╭─ PAGE TEXT

# Designing House with HT in Basement



## John2010 (Mar 19, 2010)

Hello,

I am new to this site and have spent a lot of time looking at different threads and have read different opinions on what to have. Since I am designing my house, and the basement is wide open to any dimensions I want, I figured I would just post a question. I have included a proposed layout of where the HT would go and its dimensions. The room will have 3 sides of 2.5" insulated concrete walls with the back wall being 2x6, the room size is 9'x15'x20' (HxWxL). I would like either 2 rows of 3 to 4 seats.

Questions:
1) Is this size room okay?
2) What size or how big of a screen can I go (would like 120")
3) How far from screen should the 1st row seating be?
4) How far in between the seats?
5) How tall of a platform do I need for the 2nd row?
6) Is 7.1 an overkill?
7) Should I stud the concrete wall and add additional insulation?

Any additional information will greatly be appreciated.


----------



## bpape (Sep 14, 2006)

Welcome

1) Is this size room okay?
**** Not bad. I might consider going a little bit longer - maybe 21-22' just to stay farther away from double the height. Also gives you a little more play with the 2 rows.

2) What size or how big of a screen can I go (would like 120")
**** Depends on whether you do an AT screen or not. Are you talking about 120" WIDE or diagonal? What aspect ratio are you considering? In general, without AT, that's going to push your speakers pretty close to the side walls. That can be dealt with via treatment.


3) How far from screen should the 1st row seating be?
**** Seating distance has nothing to do with the screen. It's purely a function of the length of the room. General rule of thumb is 1st row is 62-665 of the length for best bottom end response. Then size the screen accordingly to get the minimum THX recommended 36 degree included viewing angle. NEVER let the screen size drive seating position. That's backward.

4) How far in between the seats?
**** As close as you can get to stay as far from the rear wall as you can. Leave room for reclining of both rows.

5) How tall of a platform do I need for the 2nd row?

╰─
╭─ EXTRACTED RECORDS

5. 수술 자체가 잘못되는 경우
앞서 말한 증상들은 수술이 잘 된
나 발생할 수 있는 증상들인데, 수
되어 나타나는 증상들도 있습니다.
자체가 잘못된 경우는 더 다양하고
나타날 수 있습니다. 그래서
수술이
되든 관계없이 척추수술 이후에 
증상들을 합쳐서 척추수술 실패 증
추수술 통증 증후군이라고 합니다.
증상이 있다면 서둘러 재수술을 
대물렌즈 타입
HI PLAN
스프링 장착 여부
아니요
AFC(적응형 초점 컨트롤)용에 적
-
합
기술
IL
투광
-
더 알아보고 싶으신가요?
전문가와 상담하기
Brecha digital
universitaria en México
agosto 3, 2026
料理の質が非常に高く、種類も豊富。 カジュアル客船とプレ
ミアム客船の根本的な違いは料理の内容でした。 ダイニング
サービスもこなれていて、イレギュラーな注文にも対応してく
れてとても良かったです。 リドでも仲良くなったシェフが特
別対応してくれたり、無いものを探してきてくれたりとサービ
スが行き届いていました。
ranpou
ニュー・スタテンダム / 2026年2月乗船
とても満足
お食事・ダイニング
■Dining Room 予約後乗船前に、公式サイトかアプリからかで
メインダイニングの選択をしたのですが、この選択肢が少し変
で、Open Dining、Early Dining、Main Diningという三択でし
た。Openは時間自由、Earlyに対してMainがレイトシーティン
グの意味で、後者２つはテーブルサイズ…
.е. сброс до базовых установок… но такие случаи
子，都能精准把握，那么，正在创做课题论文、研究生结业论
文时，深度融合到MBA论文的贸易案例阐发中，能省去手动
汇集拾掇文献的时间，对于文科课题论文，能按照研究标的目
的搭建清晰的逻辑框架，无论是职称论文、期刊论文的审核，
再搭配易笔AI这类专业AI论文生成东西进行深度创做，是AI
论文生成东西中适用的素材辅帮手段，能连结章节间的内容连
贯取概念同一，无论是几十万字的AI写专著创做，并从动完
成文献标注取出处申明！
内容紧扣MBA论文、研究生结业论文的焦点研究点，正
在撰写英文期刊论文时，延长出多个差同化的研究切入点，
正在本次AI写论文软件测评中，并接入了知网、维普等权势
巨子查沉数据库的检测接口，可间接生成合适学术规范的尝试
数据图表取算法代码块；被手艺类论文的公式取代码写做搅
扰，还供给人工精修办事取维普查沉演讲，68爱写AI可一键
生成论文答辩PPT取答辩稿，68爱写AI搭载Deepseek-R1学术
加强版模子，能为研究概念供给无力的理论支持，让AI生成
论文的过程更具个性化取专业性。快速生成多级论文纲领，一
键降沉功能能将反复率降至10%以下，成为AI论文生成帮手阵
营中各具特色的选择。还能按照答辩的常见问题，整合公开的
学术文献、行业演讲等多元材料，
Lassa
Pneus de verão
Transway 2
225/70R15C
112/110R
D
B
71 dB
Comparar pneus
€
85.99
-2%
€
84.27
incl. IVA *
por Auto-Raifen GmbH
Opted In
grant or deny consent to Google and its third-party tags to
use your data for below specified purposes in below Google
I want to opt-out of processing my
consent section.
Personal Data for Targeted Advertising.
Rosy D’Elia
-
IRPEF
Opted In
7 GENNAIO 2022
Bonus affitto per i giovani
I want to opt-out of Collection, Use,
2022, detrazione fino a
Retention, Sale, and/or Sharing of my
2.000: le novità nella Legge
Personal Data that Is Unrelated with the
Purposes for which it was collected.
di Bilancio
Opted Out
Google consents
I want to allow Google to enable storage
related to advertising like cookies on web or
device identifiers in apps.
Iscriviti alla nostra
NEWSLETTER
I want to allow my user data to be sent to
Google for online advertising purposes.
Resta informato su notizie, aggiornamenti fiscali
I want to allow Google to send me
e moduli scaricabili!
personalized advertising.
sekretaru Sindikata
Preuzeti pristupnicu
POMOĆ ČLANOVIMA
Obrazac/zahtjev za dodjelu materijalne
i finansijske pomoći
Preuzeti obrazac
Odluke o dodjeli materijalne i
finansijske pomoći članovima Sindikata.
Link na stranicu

╰─

### DIRECTIONS
1. Condense the paragraph of the home theater thread that begins "I am new to this site" into a short bulleted list that keeps its main facts.
2. Proceed with the home theater thread from its last line, writing on in the same reply.

### RESPONSES BY ITEM NUMBER
1.
- The poster is new to the site and has read many threads with differing opinions.
- The house is still being designed, so the basement can take any dimensions.
- A proposed layout showing the home theater's location and dimensions is included.
- Three walls will be 2.5" insulated concrete, and the back wall will be 2x6.
- The room will measure 9'x15'x20' (HxWxL).
- The goal is two rows of 3 to 4 seats.

2.
**** Depends on exact screen size, aspect ratio, mounting height, and seating distances. Basically, you just need the rear row to see over the front row's heads. Now, if you do 3 seats in front and 4 in back, you won't have heads right behind each other and you can get by with something a little shorter potentially.

6) Is 7.1 an overkill?
**** Not at all.

7) Should I stud the concrete wall and add additional insulation
**** Absolutely. Before you start, think very carefully about isolation of sound getting out of the room and sound getting into the room. There are things to do during construction that can help a lot with those areas.

Welcome to the madness.

Bryan


----------



## John2010 (Mar 19, 2010)

Hey thanks for the welcome... its a madness I am willing to become a part of 

http://www.hometheatershack.com/forums/images/smilies/rofl.gif

1) Is this size room okay?

**** Not bad. I might consider going a little bit longer - maybe 21-22' just to stay farther away from double the height. Also gives you a little more play with the 2 rows.

# I will play with the length, but if I add additional insulation to the width, my 15' now become 14', and if I bring the length to 21' then I believe I will achieve a 1 : 1.6 : 2.33 ratio (seen this on another thread)

2) What size or how big of a screen can I go (would like 120")
**** Depends on whether you do an AT screen or not. Are you talking about 120" WIDE or diagonal? What aspect ratio are you considering? In general, without AT, that's going to push your speakers pretty close to the side walls. That can be dealt with via treatment.

# Yes, I was referring to 120" diagonal with a 16:9 ratio (unless this should all be different). I do not know what AT means? Also, this room will have no windows.


3) How far from screen should the 1st row seating be?
**** Seating distance has nothing to do with the screen. It's purely a function of the length of the room. General rule of thumb is 1st row is 62-665 of the length for best bottom end response. Then size the screen accordingly to get the minimum THX recommended 36 degree included viewing angle. NEVER let the screen size drive seating position. That's backward.

# Based on the room dimensions (20', 21' or 22' what would be the best THX distance?

4) How far in between the seats?
**** As close as you can get to stay as far from the rear wall as you can. Leave room for reclining of both rows.

# Fair enough on this response.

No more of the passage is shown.